We had talked so much, at length, for hours about the kind of parents we wanted to be. We had done for years. We wanted to take the best bits of those around us, of ourselves too, and form a healthy, well rounded lifestyle for the three of us.
The things we kept coming back to were these…
Lifestyle : we didn’t want to teach our child to become obsessed over weight by watching us be obsessed over weight (we are yo yo dieters…). We wanted to change our focus to creating a healthy outdoor loving family, confident at trying new foods and new activities. We wanted to play on the big field at the back of the house, go to the park, take in the countryside. We were going to do this from day one. I can’t remember when, either just before or just after he died, I took down our weight chart in the kitchen and replaced it with positive images – pictures from our charity runs, running numbers, family and friends.
Phones : the buzz topic in parenting habits at the moment but we were fully aware of our phone habits and knew, from day one, we wanted to break it. Phone amnesty whilst in the house. This was always going to be a tricky one to change, and we aren’t doing too well at it…
Compassion : we didn’t want to teach our child the ease of making snap judgements of people, critiquing someone’s actions or appearances, or failing to see things from other people’s points of view. We made the vow to try never to bitch or moan about people infront of our child, so that he didn’t see us being negative about others, or learn the language of critique. We knew that growing up in a same-sex military family would potentially invoke feelings of ‘difference’ and we wanted to teach our child acceptance for all, inclusion.

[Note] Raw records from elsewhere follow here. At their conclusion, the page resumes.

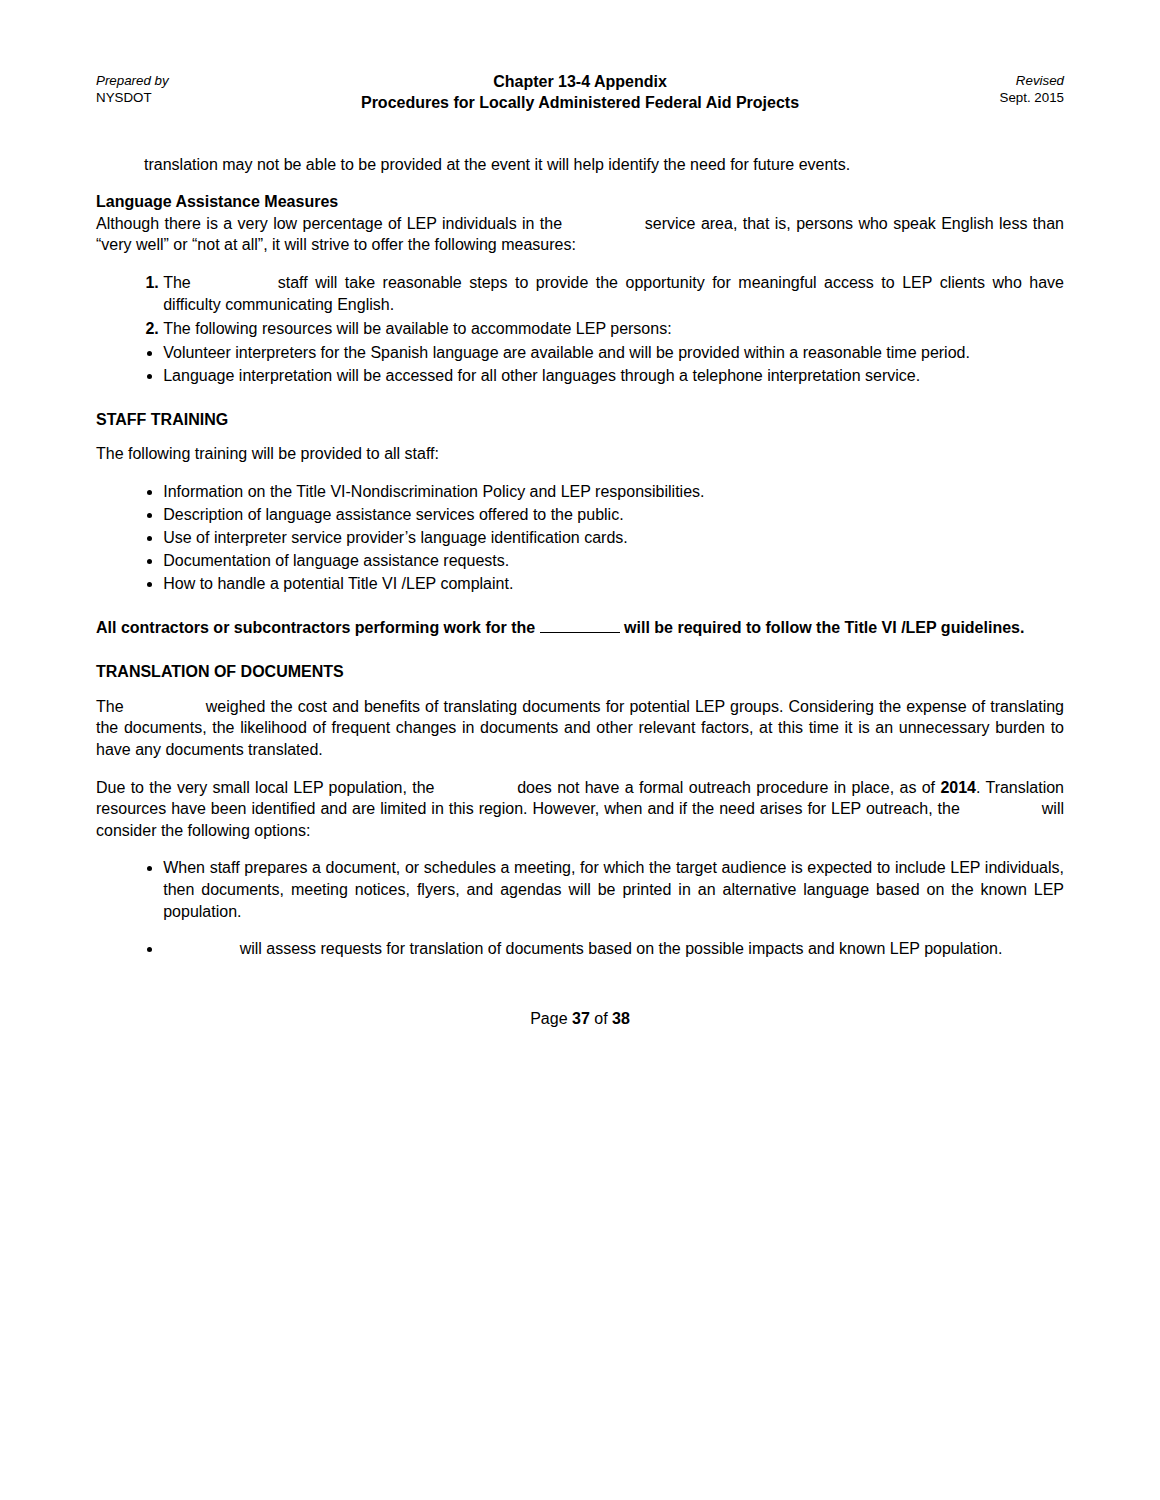Prepared by
NYSDOT
Chapter 13-4 Appendix
Procedures for Locally Administered Federal Aid Projects
Revised
Sept. 2015
translation may not be able to be provided at the event it will help identify the need for future events.
Language Assistance Measures
Although there is a very low percentage of LEP individuals in the service area, that is, persons who speak English less than “very well” or “not at all”, it will strive to offer the following measures:
The staff will take reasonable steps to provide the opportunity for meaningful access to LEP clients who have difficulty communicating English.
The following resources will be available to accommodate LEP persons:
Volunteer interpreters for the Spanish language are available and will be provided within a reasonable time period.
Language interpretation will be accessed for all other languages through a telephone interpretation service.
STAFF TRAINING
The following training will be provided to all staff:
Information on the Title VI-Nondiscrimination Policy and LEP responsibilities.
Description of language assistance services offered to the public.
Use of interpreter service provider’s language identification cards.
Documentation of language assistance requests.
How to handle a potential Title VI /LEP complaint.
All contractors or subcontractors performing work for the will be required to follow the Title VI /LEP guidelines.
TRANSLATION OF DOCUMENTS
The weighed the cost and benefits of translating documents for potential LEP groups. Considering the expense of translating the documents, the likelihood of frequent changes in documents and other relevant factors, at this time it is an unnecessary burden to have any documents translated.
Due to the very small local LEP population, the does not have a formal outreach procedure in place, as of 2014. Translation resources have been identified and are limited in this region. However, when and if the need arises for LEP outreach, the will consider the following options:
When staff prepares a document, or schedules a meeting, for which the target audience is expected to include LEP individuals, then documents, meeting notices, flyers, and agendas will be printed in an alternative language based on the known LEP population.
will assess requests for translation of documents based on the possible impacts and known LEP population.
Page 37 of 38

Confidence : most of all, we wanted to nurture our child to feel confident to approach new and different environments, to be able to stand up for himself with dignity, honesty and tolerance. To be able to handle the pressures he faced with grace. To strive for a better world. This would have been no easy challenge but you have to aim big. Years ago, I always remember posting on my Facebook, that if my future son became even half the man that Zachary Wahls became – I’d be so proud. This is the video that prompted that, and is an inspiration to what I wanted to help nurture into adulthood.
Most of all though, my wife just wanted to be able to teach him to tie his shoes. And to catch. Because I’m not very good at that one.
I think in the end, Leo will end up teaching us a lot more than we could have ever taught him.